[Date Prev][Date Next] [Thread Prev][Thread Next] [Date Index] [Thread Index]

Bug#834098: libc6: name resolution fails for keys.gnupg.net on some machines / networks



On 2016-08-13 04:23, Vincent Lefevre wrote:
> On 2016-08-12 23:24:29 +0200, Aurelien Jarno wrote:
> > On 2016-08-12 12:15, Vincent Lefevre wrote:
> > > According to tcpdump output below, there is no truncation: the number
> > > of A's and AAAA's (10 for each) match what "host keys.gnupg.net"
> > > gives. BTW, even if there were a truncation, there shouldn't be a
> > > failure: using of the returned IP addresses would be sufficient to
> > > connect.
> > 
> > That a wrong assumption. The libc getaddrinfo interface is not to
> > connect to an IP, but rather to return *all* addresses corresponding to
> > a query. The returned IPs are not necessarily used for a connection
> > later. 
> 
> I was not suggesting not to return all addresses. But in case of error
> (which could just be a temporary network error, not necessarily due to
> a bug in the nameserver, e.g. due to network congestion), if some of
> the IP addresses are known, they could be made available to the calling
> application in case they could be useful (e.g. for a connection). If
> the application wants all the addresses, it can check error conditions
> as usual.

The glibc provides getaddrinfo() which is a POSIX interface, also
described in RFC2553. You can't change it just because you think it's
better. Alternatively some other resolver libraries might provide the
behaviour you need. Anyway in both cases it requires some changes on the
application side too, which is clearly out of scope of this bug report.
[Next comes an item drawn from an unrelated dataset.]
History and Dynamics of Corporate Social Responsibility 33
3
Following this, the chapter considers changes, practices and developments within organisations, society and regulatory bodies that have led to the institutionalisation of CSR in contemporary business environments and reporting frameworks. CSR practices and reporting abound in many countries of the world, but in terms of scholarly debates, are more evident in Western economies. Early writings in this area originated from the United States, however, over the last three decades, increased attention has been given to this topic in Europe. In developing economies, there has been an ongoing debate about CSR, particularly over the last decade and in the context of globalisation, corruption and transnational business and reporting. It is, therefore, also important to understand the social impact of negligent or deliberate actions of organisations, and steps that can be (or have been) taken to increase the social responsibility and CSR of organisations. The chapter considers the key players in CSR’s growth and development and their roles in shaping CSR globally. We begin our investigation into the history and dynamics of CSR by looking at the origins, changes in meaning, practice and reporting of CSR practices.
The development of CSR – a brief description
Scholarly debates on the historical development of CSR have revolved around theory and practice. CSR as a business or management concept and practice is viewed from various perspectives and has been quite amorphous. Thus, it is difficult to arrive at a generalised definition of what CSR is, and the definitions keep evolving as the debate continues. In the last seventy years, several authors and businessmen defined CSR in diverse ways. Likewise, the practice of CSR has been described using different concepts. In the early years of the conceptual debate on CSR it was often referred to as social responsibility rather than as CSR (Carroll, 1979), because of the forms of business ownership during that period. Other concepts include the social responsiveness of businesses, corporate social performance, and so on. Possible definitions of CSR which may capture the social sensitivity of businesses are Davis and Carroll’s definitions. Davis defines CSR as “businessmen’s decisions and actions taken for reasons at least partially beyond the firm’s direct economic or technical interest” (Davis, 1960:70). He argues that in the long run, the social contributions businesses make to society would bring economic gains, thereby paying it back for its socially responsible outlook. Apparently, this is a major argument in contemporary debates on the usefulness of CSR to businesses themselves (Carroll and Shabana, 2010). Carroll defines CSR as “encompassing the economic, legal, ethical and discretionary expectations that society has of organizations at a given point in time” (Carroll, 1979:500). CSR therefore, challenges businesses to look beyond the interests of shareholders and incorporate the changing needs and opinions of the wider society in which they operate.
Also note that in your case the getaddrinfo() function returns an
EAI_AGAIN error aka "Temporary failure in name resolution". The
application (in your case gnupg) can try to handle the failure or at
least display a better error message than "Host not found" which is
clearly misleading in that case.

> > Not returning all addresses so might lead to data loss or
> > security issue.
> 
> Well, an application should not base its security on the nameserver.
> It is well-known that nameservers can return fake answers.

The local recursive nameserver is by definition trusted. If additional
security is required, DNSSEC can be used.

> And I would say that it could be the opposite. Imagine a host with
> hundreds of millions of IP addresses...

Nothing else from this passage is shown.